QUESTIONS
1 - Answer these questions using the William Stachowski article. Mark each answer with the same letter as its question.
(a) What political party is Stachowski listed under?
(b) What college did he graduate from?
(c) On what date did he take his seat in the New York State Senate?
2 - List every person named in the William Stachowski article other than Stachowski himself.
3 - From the William Stachowski article, print the passage that begins with the words containing "Personal details" and ends with "December 3, 1981.".

== SOURCE DOCUMENT

Member of the Erie County Legislature from the 3rd district
- In office 1975–1981
- Preceded by: Dennis Gorski
- Succeeded by: Barry L. Robinson

Personal details
- Born: February 14, 1949 (age 77) Buffalo, New York, U.S.
- Party: Democratic
- Other political affiliations: Working Families

= William Stachowski =

American politician

William T. Stachowski (born February 14, 1949) is an American politician from New York.

==Biography==
Stachowski attended Bishop Ryan High School in Buffalo, New York. He graduated from the College of the Holy Cross in Worcester, Massachusetts, where he played Varsity Football. He was All New England and won the Davitt award as the Holy Cross best defensive player. He entered politics as a Democrat, and was a member of the Erie County Legislature (3rd D.). In November 1981, he was elected to the New York State Senate, to fill the vacancy caused by the resignation of Raymond F. Gallagher, and took his seat during a special session on December 3, 1981.

He was re-elected many times, and remained in the Senate until 2010, sitting in the 184th, 185th, 186th, 187th, 188th, 189th, 190th, 191st, 192nd, 193rd, 194th, 195th, 196th, 197th and 198th New York State Legislatures.

====
== EXTRACTED INFORMATION

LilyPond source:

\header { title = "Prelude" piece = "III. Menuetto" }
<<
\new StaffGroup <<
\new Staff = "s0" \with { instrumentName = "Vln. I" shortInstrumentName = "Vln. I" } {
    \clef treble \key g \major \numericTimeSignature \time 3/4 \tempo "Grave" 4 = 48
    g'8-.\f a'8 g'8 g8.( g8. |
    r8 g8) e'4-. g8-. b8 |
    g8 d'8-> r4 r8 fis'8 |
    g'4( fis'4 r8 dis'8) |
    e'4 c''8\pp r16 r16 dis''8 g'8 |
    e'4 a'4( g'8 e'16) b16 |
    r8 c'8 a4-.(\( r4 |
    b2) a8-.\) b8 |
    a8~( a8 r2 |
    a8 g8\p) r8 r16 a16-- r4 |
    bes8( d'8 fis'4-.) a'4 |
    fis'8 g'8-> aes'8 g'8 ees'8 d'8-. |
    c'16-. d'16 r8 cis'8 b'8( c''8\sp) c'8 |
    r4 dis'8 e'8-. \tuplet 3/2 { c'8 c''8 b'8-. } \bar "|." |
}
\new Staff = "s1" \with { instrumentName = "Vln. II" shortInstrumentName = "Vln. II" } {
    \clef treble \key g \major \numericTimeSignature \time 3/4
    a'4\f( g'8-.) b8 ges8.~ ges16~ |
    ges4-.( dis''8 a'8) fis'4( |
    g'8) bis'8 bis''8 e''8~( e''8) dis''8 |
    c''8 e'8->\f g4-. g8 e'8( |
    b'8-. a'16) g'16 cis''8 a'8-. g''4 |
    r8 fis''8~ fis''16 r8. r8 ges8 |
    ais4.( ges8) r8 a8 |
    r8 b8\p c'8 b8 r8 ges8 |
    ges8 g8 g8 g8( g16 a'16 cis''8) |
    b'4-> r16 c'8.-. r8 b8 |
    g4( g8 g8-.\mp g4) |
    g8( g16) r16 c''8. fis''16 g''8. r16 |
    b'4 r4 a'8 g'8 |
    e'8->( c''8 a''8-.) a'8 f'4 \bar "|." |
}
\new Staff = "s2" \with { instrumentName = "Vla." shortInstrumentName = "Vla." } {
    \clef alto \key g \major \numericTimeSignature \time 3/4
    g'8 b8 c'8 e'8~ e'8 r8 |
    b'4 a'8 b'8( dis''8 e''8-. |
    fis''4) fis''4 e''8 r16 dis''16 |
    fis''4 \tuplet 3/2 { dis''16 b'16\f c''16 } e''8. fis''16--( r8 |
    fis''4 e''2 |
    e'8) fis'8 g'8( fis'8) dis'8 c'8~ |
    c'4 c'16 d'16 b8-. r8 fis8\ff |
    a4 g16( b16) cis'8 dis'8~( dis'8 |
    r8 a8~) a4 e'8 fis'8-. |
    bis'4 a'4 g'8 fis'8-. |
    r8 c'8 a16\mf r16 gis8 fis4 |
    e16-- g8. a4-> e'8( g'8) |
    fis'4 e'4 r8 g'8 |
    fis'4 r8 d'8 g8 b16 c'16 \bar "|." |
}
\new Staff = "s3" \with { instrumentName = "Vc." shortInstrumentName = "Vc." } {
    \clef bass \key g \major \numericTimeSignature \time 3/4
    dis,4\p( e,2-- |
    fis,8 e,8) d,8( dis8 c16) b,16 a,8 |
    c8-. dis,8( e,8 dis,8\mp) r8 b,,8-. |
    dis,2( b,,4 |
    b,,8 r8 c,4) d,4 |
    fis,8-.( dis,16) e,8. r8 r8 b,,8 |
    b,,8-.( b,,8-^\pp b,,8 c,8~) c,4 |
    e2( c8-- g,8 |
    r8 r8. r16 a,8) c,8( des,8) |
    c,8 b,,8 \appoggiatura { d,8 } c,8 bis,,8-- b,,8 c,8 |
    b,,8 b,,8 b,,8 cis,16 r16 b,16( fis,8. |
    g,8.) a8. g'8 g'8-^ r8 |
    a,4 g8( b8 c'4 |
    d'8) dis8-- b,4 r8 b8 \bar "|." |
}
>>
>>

====

SOLVED TASKS
1 -
(a) Democratic
(b) The College of the Holy Cross in Worcester, Massachusetts
(c) December 3, 1981

2 -
Dennis Gorski
Barry L. Robinson
Raymond F. Gallagher

3 -
Personal details
- Born: February 14, 1949 (age 77) Buffalo, New York, U.S.
- Party: Democratic
- Other political affiliations: Working Families

= William Stachowski =

American politician

William T. Stachowski (born February 14, 1949) is an American politician from New York.

==Biography==
Stachowski attended Bishop Ryan High School in Buffalo, New York. He graduated from the College of the Holy Cross in Worcester, Massachusetts, where he played Varsity Football. He was All New England and won the Davitt award as the Holy Cross best defensive player. He entered politics as a Democrat, and was a member of the Erie County Legislature (3rd D.). In November 1981, he was elected to the New York State Senate, to fill the vacancy caused by the resignation of Raymond F. Gallagher, and took his seat during a special session on December 3, 1981.